Auch Ralf Braun möchte eigentlich nichts an seinem Beruf ändern, aber es wäre schön, wenn man von seinen Produkten auch leben könnte, denn von der Schur und der Lammzucht allein ist das nicht möglich. Das Scheren eines Schafes kostet 3,50 EUR und ergibt etwa 3 Kilogramm Wolle, die im Übrigen feinste Merinowolle von bester Qualität ist. Verkaufen könnte man diese, wenn man denn überhaupt einen Abnehmer findet, für 80 Cent pro Kilo. Das diese Rechnung nicht aufgeht, muss nicht weiter erklärt werden. Deshalb stammen 75% seiner Einnahmen aus Fördergeldern für die Landschaftspflege. „Da wir ein Gebiet von 300 Hektar bewirtschaften, ist das eine gute Einnahmequelle. Wer weniger Fläche zur Verfügung hat, bei dem sieht es nicht so gut aus.“ Ein weiteres Problem, dass mit Sicherheit bald bei ihnen ankommen wird, davon ist Ralf Braun überzeugt, ist der Wolf.  Einen wirklichen Plan können sie hierfür noch nicht entwickeln. Wenn es für den Herdenschutz, auch von Seiten der Politik aber keine Lösung gibt, wird es ein Riesenproblem für alle Schäfer werden und mit Sicherheit auch das Ende des ein oder anderen Betriebes bedeuten, da ist sich der Schäfer sicher.
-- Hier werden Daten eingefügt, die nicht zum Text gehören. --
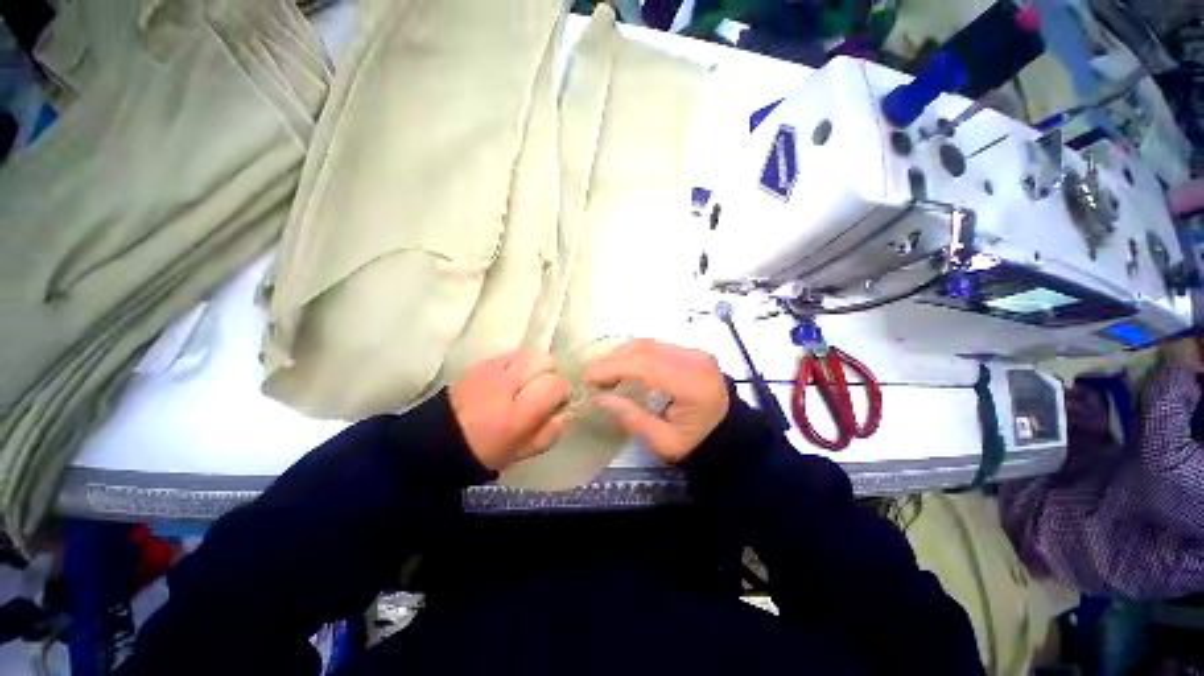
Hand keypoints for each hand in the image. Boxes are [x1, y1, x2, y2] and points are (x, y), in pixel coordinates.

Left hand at [449, 350, 570, 470]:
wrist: (440, 441)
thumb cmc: (486, 451)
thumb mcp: (524, 451)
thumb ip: (552, 431)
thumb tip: (567, 410)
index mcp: (518, 413)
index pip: (555, 384)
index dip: (561, 392)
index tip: (555, 402)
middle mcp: (506, 384)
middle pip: (545, 361)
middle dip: (550, 374)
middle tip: (541, 391)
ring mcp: (491, 370)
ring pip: (530, 353)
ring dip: (536, 366)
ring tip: (528, 382)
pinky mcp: (481, 363)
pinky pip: (512, 353)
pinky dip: (519, 362)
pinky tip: (511, 378)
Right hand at [584, 339, 728, 463]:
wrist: (729, 432)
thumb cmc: (698, 442)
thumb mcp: (664, 442)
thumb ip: (633, 418)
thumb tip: (601, 398)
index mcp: (693, 385)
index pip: (646, 366)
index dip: (613, 367)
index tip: (589, 377)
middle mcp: (695, 360)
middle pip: (645, 349)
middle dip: (612, 359)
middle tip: (591, 375)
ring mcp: (694, 352)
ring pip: (648, 343)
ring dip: (621, 354)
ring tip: (602, 371)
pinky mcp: (690, 351)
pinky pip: (655, 345)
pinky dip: (633, 353)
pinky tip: (621, 365)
Vor allem um den Küferberuf steht es in Deutschland sehr schlecht. Die Holzfässer wurden überwiegend durch Edelstahlfässern abgelöst, da diese platzsparender und leichter zu reinigen sind. Die Fässer, die noch benötigt werden, kommen daher auch sehr häufig aus dem Ausland. „Ein paar wenige werden übrig bleiben um den geringen Bedarf, den es noch gibt, zu decken.“ meint Dieter Holweger. Er ist in gutem Kontakt mit einem Küfer aus dem Nachbarlandkreis. Die beiden tauschen bei Engpässen auch mal Werkzeug oder Holz aus, denn Konkurrenz gibt es für Dieter Holweger nicht: „es gibt nur Mitbewerber, das hebt das Niveau, dann muss man eben durch Qualität überzeugen!“

Trotz Probleme und Zukunftssorgen ist es schön zu sehen, wenn Berufe zugleich auch Berufung sind und mit viel Leidenschaft und Freude ausgeübt werden. Allen drei GesprächspartnerInnen deshalb alles Gute für ihre berufliche Zukunft.